Think Twice Before Opening a Second Office Location

Can a company expand geographically to new areas? In my experience, the answer is “not easily” unless the company is a retail or consumer-based company, where the expansion represents new locations to sell goods or services. Several times in my life as an entrepreneur, I’ve gotten to the point in my businesses that I wanted to be able to reach new customers and pools of talent more easily, so I decided to open a second office location. I have subsequently failed at it so many times that I’m going to call myself an indirect expert on the topic.

When I got out of graduate school, I ran a management consulting business, which was a bit of a misnomer since I had no particular expertise other than an MBA, which means I knew a little bit about a lot of things. My consulting business eventually ended up providing consulting services through government contracts and I attempted to start various satellite offices to replicate the success I was having. All of them failed. I run a software company now and we have tried to open physical locations in other places with little more success than I had in my twenties. Even though I was aware of the pitfalls of having the company in multiple locations, I thought that we could be more successful from having learned the lessons from my previous experience. I also thought that a software company would be more scalable than a consulting business so that it would be more possible to be successful. I was wrong.
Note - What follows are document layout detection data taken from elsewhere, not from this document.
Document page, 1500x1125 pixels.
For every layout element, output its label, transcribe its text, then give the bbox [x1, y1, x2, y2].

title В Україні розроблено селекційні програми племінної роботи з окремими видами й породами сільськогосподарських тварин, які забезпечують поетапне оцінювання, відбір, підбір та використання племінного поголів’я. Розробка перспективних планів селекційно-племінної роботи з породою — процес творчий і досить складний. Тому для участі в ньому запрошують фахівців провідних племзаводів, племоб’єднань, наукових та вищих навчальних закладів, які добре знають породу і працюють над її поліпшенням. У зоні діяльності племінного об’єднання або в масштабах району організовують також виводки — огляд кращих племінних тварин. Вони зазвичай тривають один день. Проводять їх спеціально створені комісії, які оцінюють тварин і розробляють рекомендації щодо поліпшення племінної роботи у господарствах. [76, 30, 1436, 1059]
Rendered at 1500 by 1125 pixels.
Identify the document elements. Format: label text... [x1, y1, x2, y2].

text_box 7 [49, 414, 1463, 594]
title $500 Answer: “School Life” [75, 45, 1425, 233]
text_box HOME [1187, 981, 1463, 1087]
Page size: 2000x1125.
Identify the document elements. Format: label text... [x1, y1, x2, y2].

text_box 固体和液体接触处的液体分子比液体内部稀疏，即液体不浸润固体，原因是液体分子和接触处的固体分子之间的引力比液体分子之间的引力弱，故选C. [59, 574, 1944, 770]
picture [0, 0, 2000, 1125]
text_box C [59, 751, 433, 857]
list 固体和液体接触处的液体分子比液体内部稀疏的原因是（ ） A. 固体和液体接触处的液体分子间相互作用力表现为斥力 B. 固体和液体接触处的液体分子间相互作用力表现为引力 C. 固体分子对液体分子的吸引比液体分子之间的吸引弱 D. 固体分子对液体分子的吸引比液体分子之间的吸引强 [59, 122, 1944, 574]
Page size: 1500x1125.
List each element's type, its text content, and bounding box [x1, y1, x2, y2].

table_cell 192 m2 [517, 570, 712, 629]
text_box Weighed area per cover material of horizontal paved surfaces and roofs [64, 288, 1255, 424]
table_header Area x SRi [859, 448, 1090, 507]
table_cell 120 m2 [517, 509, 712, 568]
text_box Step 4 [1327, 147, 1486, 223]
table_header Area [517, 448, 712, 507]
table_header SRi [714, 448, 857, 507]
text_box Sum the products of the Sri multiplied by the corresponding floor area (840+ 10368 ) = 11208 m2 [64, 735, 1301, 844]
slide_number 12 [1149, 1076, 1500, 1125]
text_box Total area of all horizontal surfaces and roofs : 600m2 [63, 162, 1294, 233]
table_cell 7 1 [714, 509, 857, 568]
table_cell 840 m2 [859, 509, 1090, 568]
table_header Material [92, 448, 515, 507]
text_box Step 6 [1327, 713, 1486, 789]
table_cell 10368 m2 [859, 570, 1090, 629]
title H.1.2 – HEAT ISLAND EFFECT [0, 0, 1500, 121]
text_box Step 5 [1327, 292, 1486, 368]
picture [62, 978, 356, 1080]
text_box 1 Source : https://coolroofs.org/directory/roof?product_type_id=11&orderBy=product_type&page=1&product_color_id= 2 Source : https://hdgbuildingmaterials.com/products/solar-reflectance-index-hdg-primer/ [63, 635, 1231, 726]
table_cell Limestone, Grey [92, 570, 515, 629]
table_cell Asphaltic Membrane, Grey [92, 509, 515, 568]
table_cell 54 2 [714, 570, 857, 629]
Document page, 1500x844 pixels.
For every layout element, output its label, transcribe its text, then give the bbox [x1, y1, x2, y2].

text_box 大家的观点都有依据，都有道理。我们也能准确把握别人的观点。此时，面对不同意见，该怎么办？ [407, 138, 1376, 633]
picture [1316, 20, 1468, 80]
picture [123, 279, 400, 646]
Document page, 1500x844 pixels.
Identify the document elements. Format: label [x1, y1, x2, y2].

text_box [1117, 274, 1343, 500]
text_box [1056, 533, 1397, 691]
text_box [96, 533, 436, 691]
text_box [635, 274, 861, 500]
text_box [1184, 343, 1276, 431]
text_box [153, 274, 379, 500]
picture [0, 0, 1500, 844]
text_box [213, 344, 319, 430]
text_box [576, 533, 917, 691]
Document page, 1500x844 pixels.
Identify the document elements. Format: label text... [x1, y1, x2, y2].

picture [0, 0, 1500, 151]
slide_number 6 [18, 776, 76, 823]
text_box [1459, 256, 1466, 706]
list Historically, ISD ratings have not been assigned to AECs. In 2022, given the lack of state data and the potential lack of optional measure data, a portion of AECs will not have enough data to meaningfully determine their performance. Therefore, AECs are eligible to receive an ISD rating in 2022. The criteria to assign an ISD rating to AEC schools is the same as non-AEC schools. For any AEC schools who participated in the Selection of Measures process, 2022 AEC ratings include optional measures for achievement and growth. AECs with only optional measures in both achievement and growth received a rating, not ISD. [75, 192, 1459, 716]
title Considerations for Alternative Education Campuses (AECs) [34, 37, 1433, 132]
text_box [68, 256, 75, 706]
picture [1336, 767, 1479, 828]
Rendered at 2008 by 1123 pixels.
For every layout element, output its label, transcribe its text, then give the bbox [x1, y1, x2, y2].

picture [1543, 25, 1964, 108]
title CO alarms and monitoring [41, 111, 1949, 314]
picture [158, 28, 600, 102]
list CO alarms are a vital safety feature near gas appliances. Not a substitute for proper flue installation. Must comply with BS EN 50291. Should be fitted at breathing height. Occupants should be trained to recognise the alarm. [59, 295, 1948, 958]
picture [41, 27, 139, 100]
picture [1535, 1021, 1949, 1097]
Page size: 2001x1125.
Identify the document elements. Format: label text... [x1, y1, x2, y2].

Here are the reasons why it is difficult (if not impossible) to have different locations for many businesses:

You will need a mini-CEO and/or office manager for each office. It is very difficult to find a person to run, essentially, a separate company in a different physical location than the mother ship, the company’s headquarters. It takes a lot of talent to run a business, and, although a location of a company is not a startup per se, it is sort of its own entity. Finding the right person for this job is especially difficult.
Every company has a culture or feel or set of values. It is very difficult to transfer that set of values to another environment that is physically disparate and removed from the home base, especially when the people in that other location have not been trained or brought up in the mothership. In my experience, each office takes on its own personality and culture, which makes it very difficult to scale the company while preserving its culture. I used to think it was just a problem with my leadership (and it may be), but when we started out years ago we licensed our product to Intuit, and I noticed that they had the exact same problems we did with multiple offices. Every Intuit office that I visited was not 10 percent different from the headquarters–they were like a whole different company. Interestingly, this is one reason why I would rather have employees working from home than working from a different physical location, if that were the choice.
People need to communicate in person. It’s true that technology allows people to do a lot more remotely than before, but you still need the connection and depth of relationship that only comes from close proximity. There’s really not a lot more to say about this. Texting someone has two units of depth out of ten. Email perhaps has three units of value because your emails can be longer. Talking by phone or FaceTime might have five units of value because you get to feel out the person a little bit more, but in-person contact is up around 8 or 9 units of value because there’s no substitute for going face to face with someone.
It is hard enough to run a business with one office location, so carefully consider both the tangible and intangible costs of opening a satellite office before taking the leap.